• **Excerpt provided**:
U.S. Officials Retool Slogan for Terror War by E Schmitt & T Shanker


http://www.nytimes.com/2005/07/26/politics/26strategy.html



New York Times, July 26, 2005
U.S. Officials Retool Slogan for Terror War
By ERIC SCHMITT and THOM SHANKER




WASHINGTON, July 25 - The Bush administration is retooling its slogan for the fight against Al Qaeda and other terrorist groups, pushing the idea that the long-term struggle is as much an ideological battle as a military mission, senior administration and military officials said Monday.

In recent speeches and news conferences, Defense Secretary Donald H. Rumsfeld and the nation's senior military officer have spoken of "a global struggle against violent extremism" rather than "the global war on terror," which had been the catchphrase of choice. Administration officials say that phrase may have outlived its usefulness, because it focused attention solely, and incorrectly, on the military campaign.

• **Check your understanding**:
A: In the excerpt, what phrase have Donald H. Rumsfeld and the nation's senior military officer used in place of "the global war on terror"?
B: Condense the excerpt's paragraph beginning "In recent speeches and news conferences" into two short sentences that keep its main facts.
None of the work here requires the rows.

Stored items from a collection
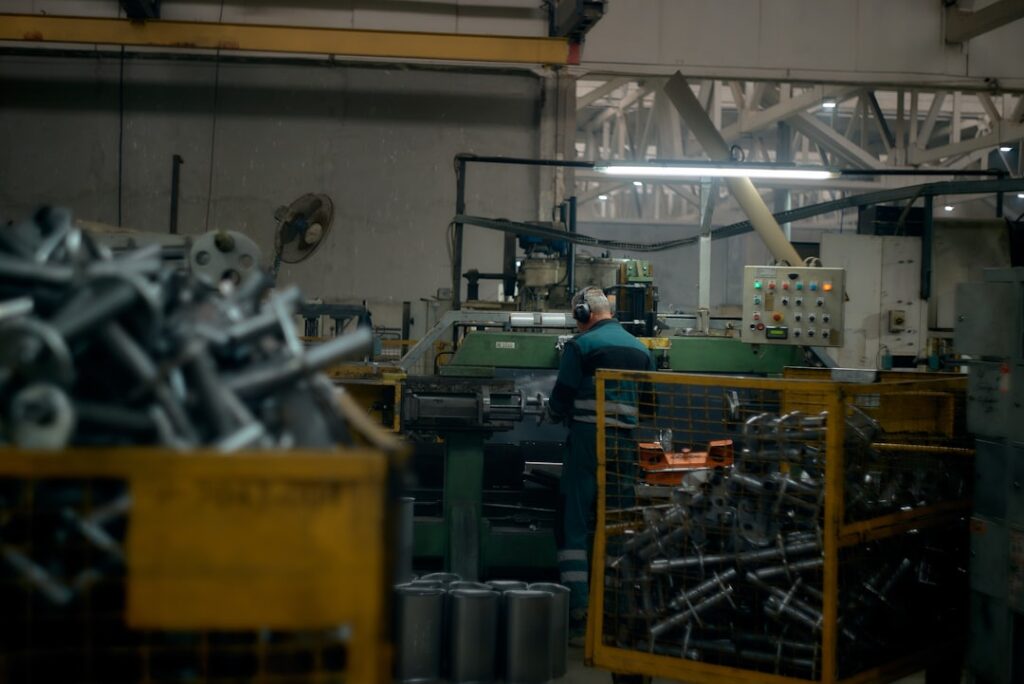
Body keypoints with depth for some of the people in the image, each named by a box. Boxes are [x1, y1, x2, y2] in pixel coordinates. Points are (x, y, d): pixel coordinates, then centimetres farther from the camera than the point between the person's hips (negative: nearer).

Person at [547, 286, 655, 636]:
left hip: (589, 441, -5)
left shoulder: (581, 345, -5)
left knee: (574, 524, 0)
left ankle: (577, 609, -6)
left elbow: (560, 400, -5)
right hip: (630, 445, 5)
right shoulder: (641, 349, 12)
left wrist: (559, 412, 16)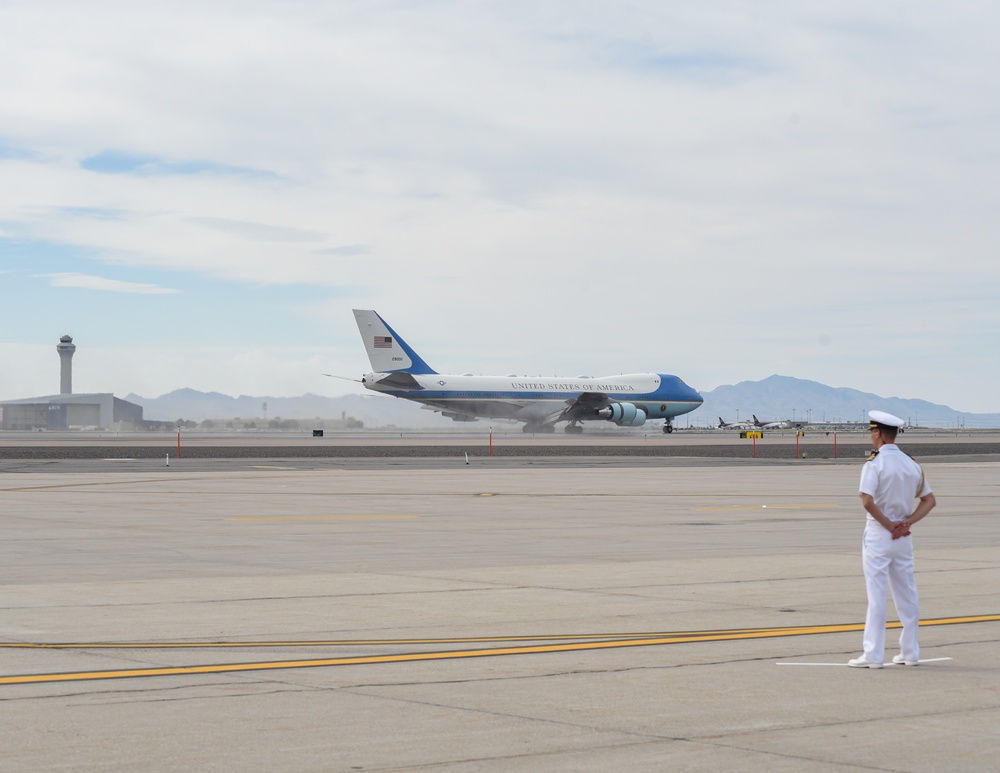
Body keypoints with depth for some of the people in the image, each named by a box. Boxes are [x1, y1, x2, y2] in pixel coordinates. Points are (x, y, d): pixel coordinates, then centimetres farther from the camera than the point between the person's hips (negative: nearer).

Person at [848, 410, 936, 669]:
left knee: (876, 594, -3)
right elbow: (929, 500, 9)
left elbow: (867, 501, -24)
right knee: (907, 594, 12)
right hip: (904, 537, 6)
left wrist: (888, 524, -13)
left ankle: (873, 655, -2)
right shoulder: (912, 465, 7)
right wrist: (907, 522, -2)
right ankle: (910, 652, 17)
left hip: (878, 534, -6)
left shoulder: (874, 463, -12)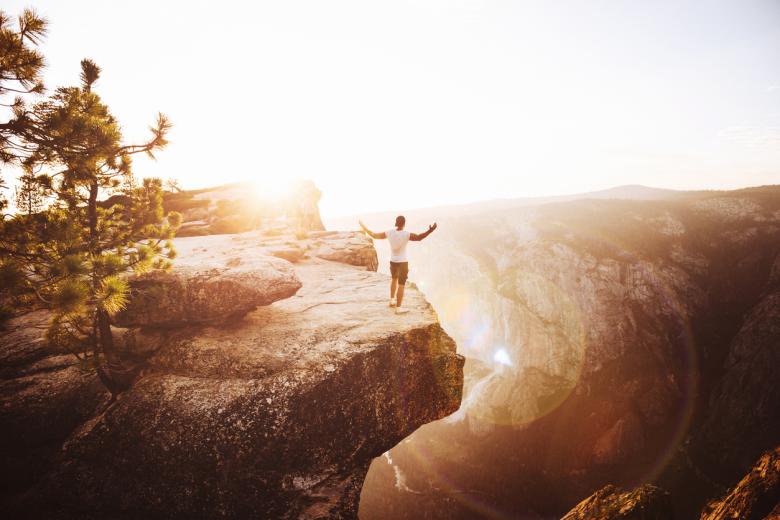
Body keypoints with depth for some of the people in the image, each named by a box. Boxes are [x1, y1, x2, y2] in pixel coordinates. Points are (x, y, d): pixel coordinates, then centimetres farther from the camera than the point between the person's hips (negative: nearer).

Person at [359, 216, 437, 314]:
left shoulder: (389, 232, -7)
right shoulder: (406, 234, -21)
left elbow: (374, 235, -1)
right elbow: (419, 237, -31)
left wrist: (364, 227, 10)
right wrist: (430, 231, -35)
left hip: (393, 261, 6)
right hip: (403, 262, -5)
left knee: (394, 279, 29)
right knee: (401, 285, 2)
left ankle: (392, 300, 42)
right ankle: (398, 308, 6)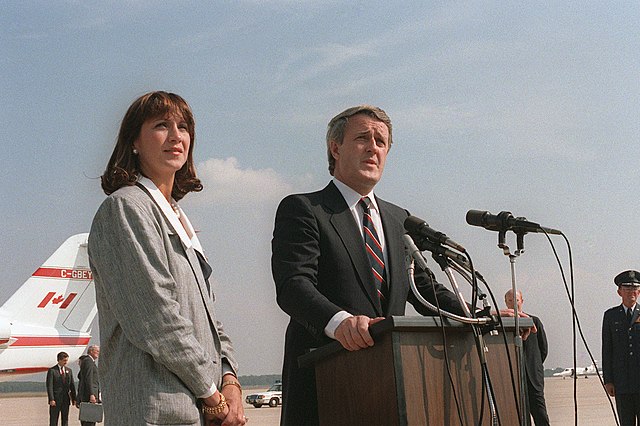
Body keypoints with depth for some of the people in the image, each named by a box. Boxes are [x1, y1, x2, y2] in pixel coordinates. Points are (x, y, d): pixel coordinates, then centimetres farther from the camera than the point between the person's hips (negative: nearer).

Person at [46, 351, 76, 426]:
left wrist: (74, 398, 7)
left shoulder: (69, 370, 11)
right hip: (55, 399, -5)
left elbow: (72, 385, 12)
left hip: (66, 399, 5)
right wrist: (51, 399, -17)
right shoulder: (52, 371, -5)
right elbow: (49, 386, -10)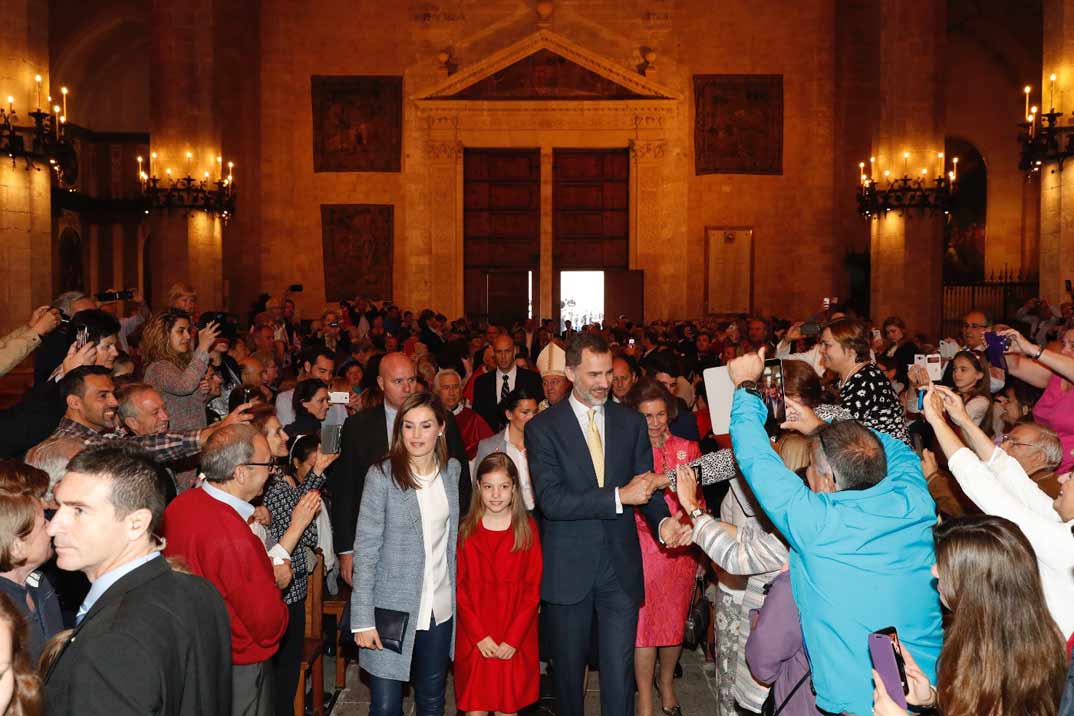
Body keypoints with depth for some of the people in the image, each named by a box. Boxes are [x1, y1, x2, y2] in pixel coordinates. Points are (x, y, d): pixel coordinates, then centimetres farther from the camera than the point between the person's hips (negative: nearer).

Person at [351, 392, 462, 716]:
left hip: (440, 607, 4)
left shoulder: (452, 470, 3)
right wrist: (363, 619, -15)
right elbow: (365, 549, -11)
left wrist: (456, 594, 9)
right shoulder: (381, 476, -12)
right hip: (393, 608, -4)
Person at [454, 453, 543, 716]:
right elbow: (459, 587, 0)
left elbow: (533, 588, -2)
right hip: (474, 641, 1)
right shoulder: (465, 530, 1)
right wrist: (479, 636, -9)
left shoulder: (528, 528, -1)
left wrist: (513, 639, -10)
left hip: (515, 643, 0)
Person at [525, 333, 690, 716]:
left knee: (619, 671, 2)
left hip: (620, 565, 2)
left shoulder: (631, 422, 5)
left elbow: (645, 485, 4)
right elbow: (550, 499, -17)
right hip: (569, 568, -1)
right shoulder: (543, 427, -6)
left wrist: (663, 520, -18)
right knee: (568, 667, 16)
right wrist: (619, 496, -23)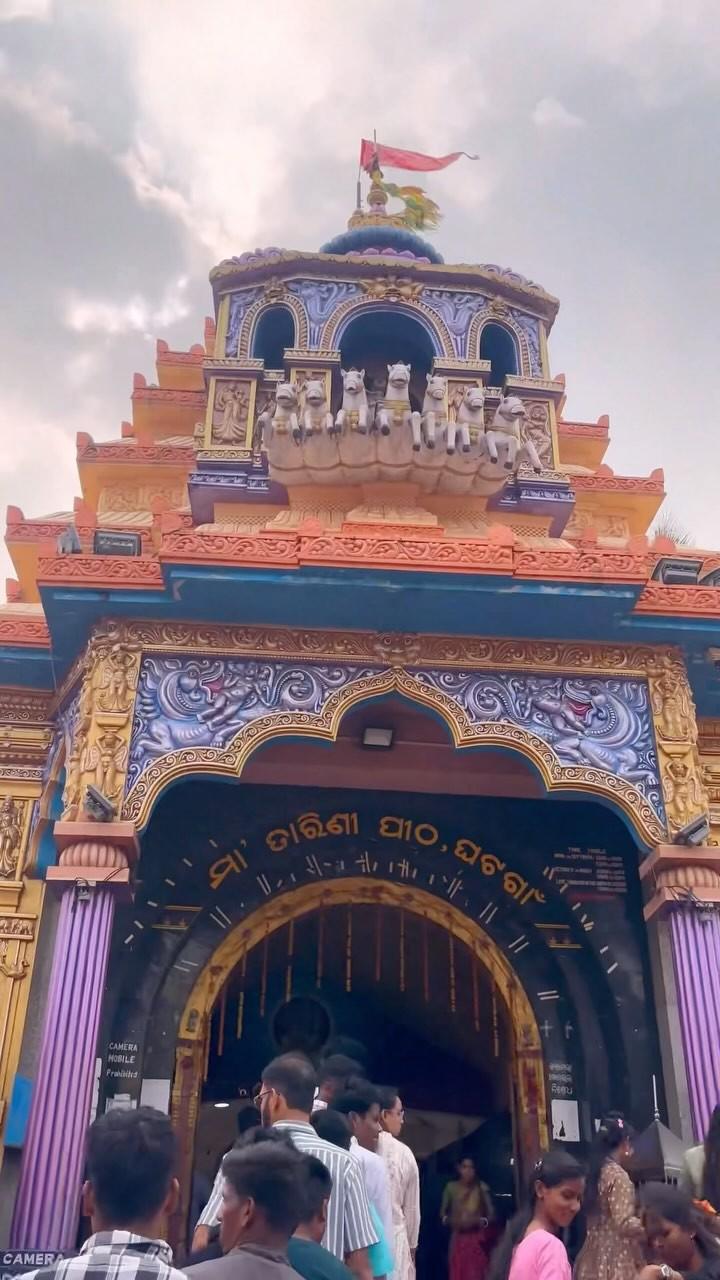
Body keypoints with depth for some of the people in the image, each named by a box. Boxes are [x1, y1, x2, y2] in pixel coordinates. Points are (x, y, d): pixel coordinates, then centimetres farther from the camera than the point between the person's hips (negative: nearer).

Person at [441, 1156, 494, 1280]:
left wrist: (482, 1221, -18)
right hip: (457, 1237, 1)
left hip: (476, 1238, -1)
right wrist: (449, 1220, -13)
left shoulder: (481, 1187, -2)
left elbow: (490, 1212, 0)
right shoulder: (451, 1187, 1)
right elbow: (443, 1211, 5)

• **Your written answers**:
A: "a global struggle against violent extremism"

B: Defense Secretary Donald H. Rumsfeld and the nation's senior military officer have recently spoken of "a global struggle against violent extremism" instead of "the global war on terror," the former catchphrase. Administration officials say the older phrase may have outlived its usefulness because it focused attention solely, and incorrectly, on the military campaign.